Most of the shrimp that consumers buy and eat in the United States is imported from polluted ponds in tropical countries and may contain chemicals banned from shrimp farming in the United States, according to a new report by Public Citizen. The consumer group urged consumers to think twice when buying shrimp in the grocery stores, to check the label to see whether it is farm-raised and to ask questions in restaurants about where the shrimp on their menus is produced.
The report, Chemical Cocktail: The Health Impacts of Eating Farm-Raised Shrimp, is the second in a series that documents the dangers of shrimp aquaculture.
Shrimp aquaculture uses a factory-farming model that douses shrimp with pesticides, antibiotics and other chemicals. Shrimp is the No. 1 seafood choice in the United States, and nearly 90 percent of it is imported. About 80 percent of the shrimp imported from foreign markets is farm-raised, the consumer group said.

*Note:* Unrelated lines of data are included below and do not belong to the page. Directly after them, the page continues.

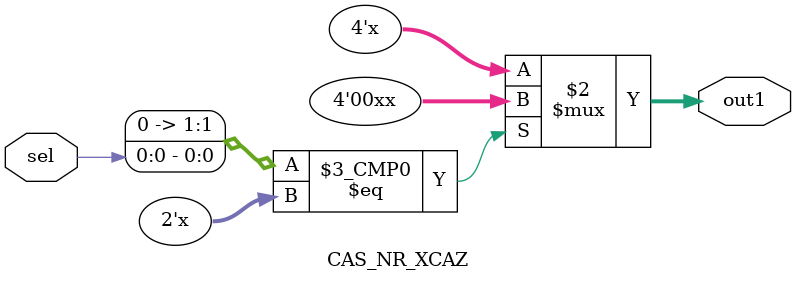
<source format=v>
module CAS_NR_XCAZ (sel, out1);
   output [3:0] out1;
   input sel;
   reg [3:0] out1;
   always @(sel)
   casez(sel)
   2'bxx: out1 = 4'b00xx;
   2'bzz: out1 = 4'b0000;
   default: out1 = 4'b1111;
endcase
endmodule

</source>
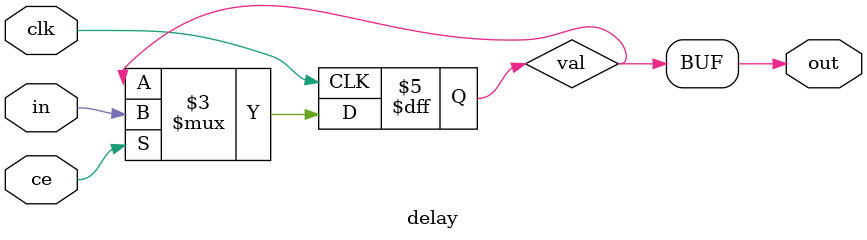
<source format=v>
`timescale 1ns / 1ps
module delay(clk, ce, in, out);
	parameter N = 1;
	
	input clk;
	input ce;
	input [N-1:0]in;
	output [N-1:0]out;
	
	reg [N-1:0]val;
	
	always @(posedge clk)
	begin
		if(ce) val <= in;
		else val <= val;
	end
	
	assign out = val;
	
endmodule

</source>
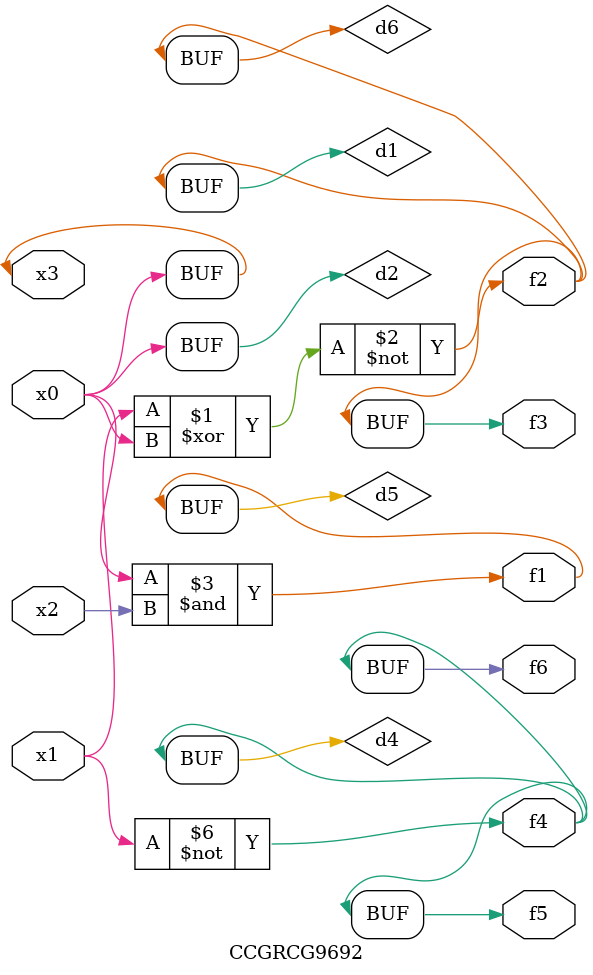
<source format=v>
module CCGRCG9692(
	input x0, x1, x2, x3,
	output f1, f2, f3, f4, f5, f6
);

	wire d1, d2, d3, d4, d5, d6;

	xnor (d1, x1, x3);
	buf (d2, x0, x3);
	nand (d3, x0, x2);
	not (d4, x1);
	nand (d5, d3);
	or (d6, d1);
	assign f1 = d5;
	assign f2 = d6;
	assign f3 = d6;
	assign f4 = d4;
	assign f5 = d4;
	assign f6 = d4;
endmodule

</source>
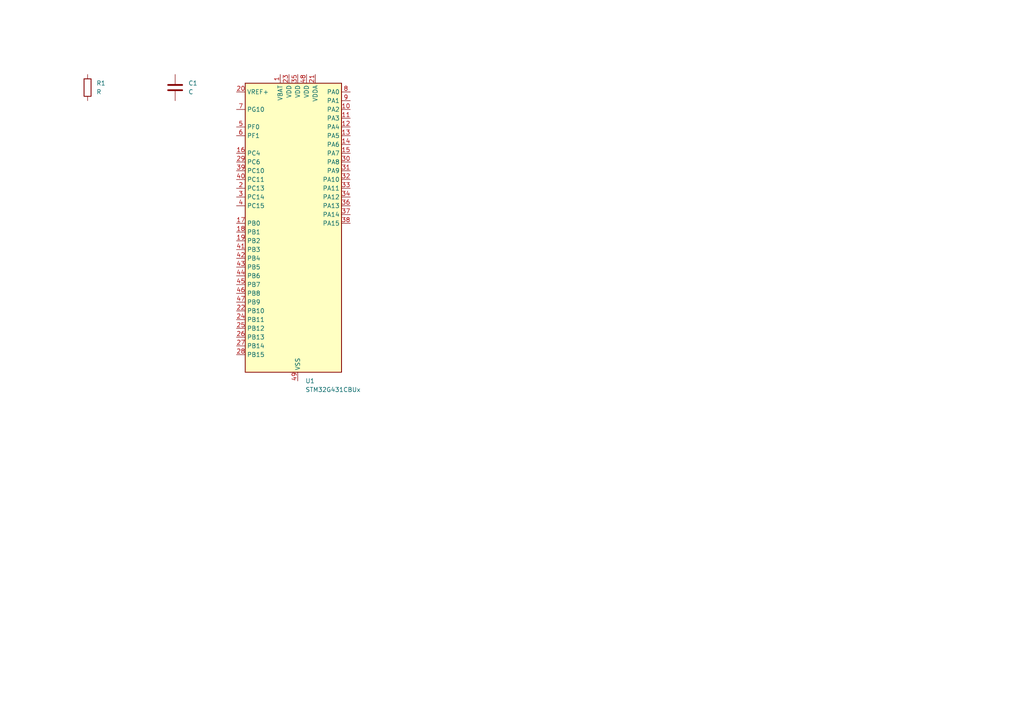
<source format=kicad_sch>
(kicad_sch
	(version 20231120)
	(generator "eeschema")
	(generator_version "8.0")
	(uuid "139408cf-b4ac-4ccf-8751-afbb6def1f13")
	(paper "A4")
	
	(symbol
		(lib_id "Device:R")
		(at 25.4 25.4 0)
		(unit 1)
		(exclude_from_sim no)
		(in_bom yes)
		(on_board yes)
		(dnp no)
		(fields_autoplaced yes)
		(uuid "05b04188-3124-4ecf-9cce-a00459a3a3d5")
		(property "Reference" "R1"
			(at 27.94 24.1299 0)
			(effects
				(font
					(size 1.27 1.27)
				)
				(justify left)
			)
		)
		(property "Value" "R"
			(at 27.94 26.6699 0)
			(effects
				(font
					(size 1.27 1.27)
				)
				(justify left)
			)
		)
		(property "Footprint" "Resistor_SMD:R_0603_1608Metric"
			(at 23.622 25.4 90)
			(effects
				(font
					(size 1.27 1.27)
				)
				(hide yes)
			)
		)
		(property "Datasheet" "~"
			(at 25.4 25.4 0)
			(effects
				(font
					(size 1.27 1.27)
				)
				(hide yes)
			)
		)
		(property "Description" "Resistor"
			(at 25.4 25.4 0)
			(effects
				(font
					(size 1.27 1.27)
				)
				(hide yes)
			)
		)
		(pin "1"
			(uuid "ca7bb2b6-ff10-42e6-bb09-6ee39ef356e9")
		)
		(pin "2"
			(uuid "b40de08c-f74b-4d8e-97ed-66c77a5c7ee0")
		)
		(instances
			(project ""
				(path "/139408cf-b4ac-4ccf-8751-afbb6def1f13"
					(reference "R1")
					(unit 1)
				)
			)
		)
	)
	(symbol
		(lib_id "Device:C")
		(at 50.8 25.4 0)
		(unit 1)
		(exclude_from_sim no)
		(in_bom yes)
		(on_board yes)
		(dnp no)
		(fields_autoplaced yes)
		(uuid "80f858a8-42e2-4f75-9257-6661ccb40682")
		(property "Reference" "C1"
			(at 54.61 24.1299 0)
			(effects
				(font
					(size 1.27 1.27)
				)
				(justify left)
			)
		)
		(property "Value" "C"
			(at 54.61 26.6699 0)
			(effects
				(font
					(size 1.27 1.27)
				)
				(justify left)
			)
		)
		(property "Footprint" "Capacitor_SMD:C_0603_1608Metric"
			(at 51.7652 29.21 0)
			(effects
				(font
					(size 1.27 1.27)
				)
				(hide yes)
			)
		)
		(property "Datasheet" "~"
			(at 50.8 25.4 0)
			(effects
				(font
					(size 1.27 1.27)
				)
				(hide yes)
			)
		)
		(property "Description" "Unpolarized capacitor"
			(at 50.8 25.4 0)
			(effects
				(font
					(size 1.27 1.27)
				)
				(hide yes)
			)
		)
		(pin "2"
			(uuid "d553447e-d388-4f16-983b-60cd9c179471")
		)
		(pin "1"
			(uuid "57281601-e4dc-4bdc-bb3f-bfec0ddcd882")
		)
		(instances
			(project ""
				(path "/139408cf-b4ac-4ccf-8751-afbb6def1f13"
					(reference "C1")
					(unit 1)
				)
			)
		)
	)
	(symbol
		(lib_id "MCU_ST_STM32G4:STM32G431CBUx")
		(at 83.82 67.31 0)
		(unit 1)
		(exclude_from_sim no)
		(in_bom yes)
		(on_board yes)
		(dnp no)
		(fields_autoplaced yes)
		(uuid "ca2e2e78-69c1-4712-b339-e87c93585299")
		(property "Reference" "U1"
			(at 88.5541 110.49 0)
			(effects
				(font
					(size 1.27 1.27)
				)
				(justify left)
			)
		)
		(property "Value" "STM32G431CBUx"
			(at 88.5541 113.03 0)
			(effects
				(font
					(size 1.27 1.27)
				)
				(justify left)
			)
		)
		(property "Footprint" "Package_DFN_QFN:QFN-48-1EP_7x7mm_P0.5mm_EP5.6x5.6mm"
			(at 71.12 107.95 0)
			(effects
				(font
					(size 1.27 1.27)
				)
				(justify right)
				(hide yes)
			)
		)
		(property "Datasheet" "https://www.st.com/resource/en/datasheet/stm32g431cb.pdf"
			(at 83.82 67.31 0)
			(effects
				(font
					(size 1.27 1.27)
				)
				(hide yes)
			)
		)
		(property "Description" "STMicroelectronics Arm Cortex-M4 MCU, 128KB flash, 32KB RAM, 170 MHz, 1.71-3.6V, 42 GPIO, UFQFPN48"
			(at 83.82 67.31 0)
			(effects
				(font
					(size 1.27 1.27)
				)
				(hide yes)
			)
		)
		(pin "14"
			(uuid "7e19e8be-adaf-46e2-a621-90484a5773e3")
		)
		(pin "44"
			(uuid "1d41f6fa-2d3b-4069-93c0-50b71d1bb7df")
		)
		(pin "45"
			(uuid "03c00289-5dba-446f-b316-8df69753b2be")
		)
		(pin "46"
			(uuid "bc65d0ae-a845-45cf-a8ca-49e1e8e103ab")
		)
		(pin "40"
			(uuid "d6a30c40-88ec-43f7-aba8-e464f3e148e0")
		)
		(pin "41"
			(uuid "0566383e-4446-49e3-9825-73d5fde8c385")
		)
		(pin "15"
			(uuid "588c6a03-135f-4513-b766-918b60a2921b")
		)
		(pin "16"
			(uuid "54c73a50-1241-4bcb-93d2-b77d7bc0a14e")
		)
		(pin "11"
			(uuid "8f99699f-6ab5-4934-9b5a-848ab873b9e5")
		)
		(pin "12"
			(uuid "9c4a1626-dd9b-40cd-929b-3ce8130e3764")
		)
		(pin "19"
			(uuid "e160676c-5151-4a89-97a4-2aab5911fca5")
		)
		(pin "2"
			(uuid "31707f97-a4ba-4fb7-99d2-d7ac18f0ceba")
		)
		(pin "28"
			(uuid "035ed9cf-1ba0-4ab2-9caa-1404574f96fe")
		)
		(pin "29"
			(uuid "fe65fb1a-b863-474b-9e8c-69fec7f98b9f")
		)
		(pin "26"
			(uuid "99ca3a40-7d92-451a-ad29-fe4cddbc73c4")
		)
		(pin "27"
			(uuid "ab750826-27ee-437c-a33d-abc2ec155f5c")
		)
		(pin "33"
			(uuid "000847a3-3b47-4b83-83f2-3af8b5fb73a6")
		)
		(pin "34"
			(uuid "a96bbfe6-54b5-43fa-82b5-513ab9b169d7")
		)
		(pin "22"
			(uuid "3fe3b3ac-e758-4eb9-894d-2a64367f42a1")
		)
		(pin "23"
			(uuid "9bb589d1-6231-4cba-8649-9e48b7a94521")
		)
		(pin "20"
			(uuid "3a7b5b70-cbbe-4d82-b303-348ec9718536")
		)
		(pin "21"
			(uuid "cc0636f3-482b-42d7-9465-657469bcb373")
		)
		(pin "17"
			(uuid "fa9269ca-ec06-4d4f-b13b-0ba603159247")
		)
		(pin "13"
			(uuid "7eb6c063-6f2c-4920-8caa-0aa6492755ca")
		)
		(pin "18"
			(uuid "f0623c76-8f4f-4f24-b442-037262997515")
		)
		(pin "35"
			(uuid "f5ec24af-1513-4871-b0bc-ceb6640b2c25")
		)
		(pin "36"
			(uuid "f46c68a6-6c21-4690-8108-78b638ae11e4")
		)
		(pin "3"
			(uuid "2ce6ab8d-945f-4604-9690-404568398f95")
		)
		(pin "30"
			(uuid "09007079-378d-4cf9-8f1b-25ddd70ca66a")
		)
		(pin "31"
			(uuid "46ffa677-d86f-4906-9326-aaff6a289178")
		)
		(pin "32"
			(uuid "26e353d5-ace0-4cc7-bf01-aff33071553c")
		)
		(pin "24"
			(uuid "603d71f7-5713-4e71-b2e8-0af903ad2857")
		)
		(pin "25"
			(uuid "2e74534c-c44a-49c8-acae-d658d4fc246d")
		)
		(pin "8"
			(uuid "6f3d8bae-79a1-4720-84ab-003fcbb862a5")
		)
		(pin "9"
			(uuid "de82a74c-86db-41b7-ba85-7a9f4906a921")
		)
		(pin "37"
			(uuid "e6d8a6c4-c313-43d1-9ea9-28bcf7886d19")
		)
		(pin "38"
			(uuid "decc5b1f-9feb-4c88-b212-fa385de33d77")
		)
		(pin "39"
			(uuid "a2d917ba-84b6-444c-bbd2-04aff4bca176")
		)
		(pin "4"
			(uuid "992abfb8-787a-4802-a83e-7a39735b3df8")
		)
		(pin "1"
			(uuid "15c51573-bc19-474d-8d06-f8be6fb5e260")
		)
		(pin "42"
			(uuid "c3fedb59-0c8f-419a-92a7-5ad160d5427c")
		)
		(pin "43"
			(uuid "f1f22094-88eb-4f8c-87a4-6b997ff2271c")
		)
		(pin "10"
			(uuid "98c54742-2701-4674-984a-344237ea9674")
		)
		(pin "47"
			(uuid "e2d3c80b-5905-4f05-b9cc-0df5eda035f4")
		)
		(pin "48"
			(uuid "e459bc17-3079-436f-970a-7a7d961bf714")
		)
		(pin "49"
			(uuid "b1e6a15f-3bcd-4ab6-945a-0f45ffea0848")
		)
		(pin "5"
			(uuid "490d3552-c512-4828-b24b-826303106618")
		)
		(pin "6"
			(uuid "c9fa1811-0096-420f-afa2-6e3be5e1f6c0")
		)
		(pin "7"
			(uuid "fe6efd79-ca68-45d6-bdc0-d4c7b0633512")
		)
		(instances
			(project ""
				(path "/139408cf-b4ac-4ccf-8751-afbb6def1f13"
					(reference "U1")
					(unit 1)
				)
			)
		)
	)
	(sheet_instances
		(path "/"
			(page "1")
		)
	)
)

</source>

“Every time you take a bite of shrimp, you may be ingesting a lot more than you’ve bargained for,” said Andrianna Natsoulas, field director at Public Citizen’s food program. “That shrimp cocktail that looks so appetizing could be a chemical cocktail in disguise.”
Shrimp farms depend on staggering amounts of antibiotics, fungicides, algaecides and pesticides. Over time, bacteria exposed to antibiotics may become more resistant to those antibiotics, and patients infected with antibiotic-resistant bacteria will be more difficult to treat, Public Citizen said.
Unfortunately, while many of the antibiotics used as part of the factory farming of shrimp are banned in the United States, they are being used in other shrimp-producing countries, and residues of U.S.-banned antibiotics have been detected in farmed shrimp and other seafood shipped from Asia to the United States and Europe.
By Spring 2005, a mandatory country-of-origin label will be required on all seafood sold in grocery stores. This label will tell consumers where shrimp comes from and whether it is farm-raised or wild-caught. Although this label will apply only to grocery stores, consumers should ask restaurants where they buy their shrimp from, Public Citizen said.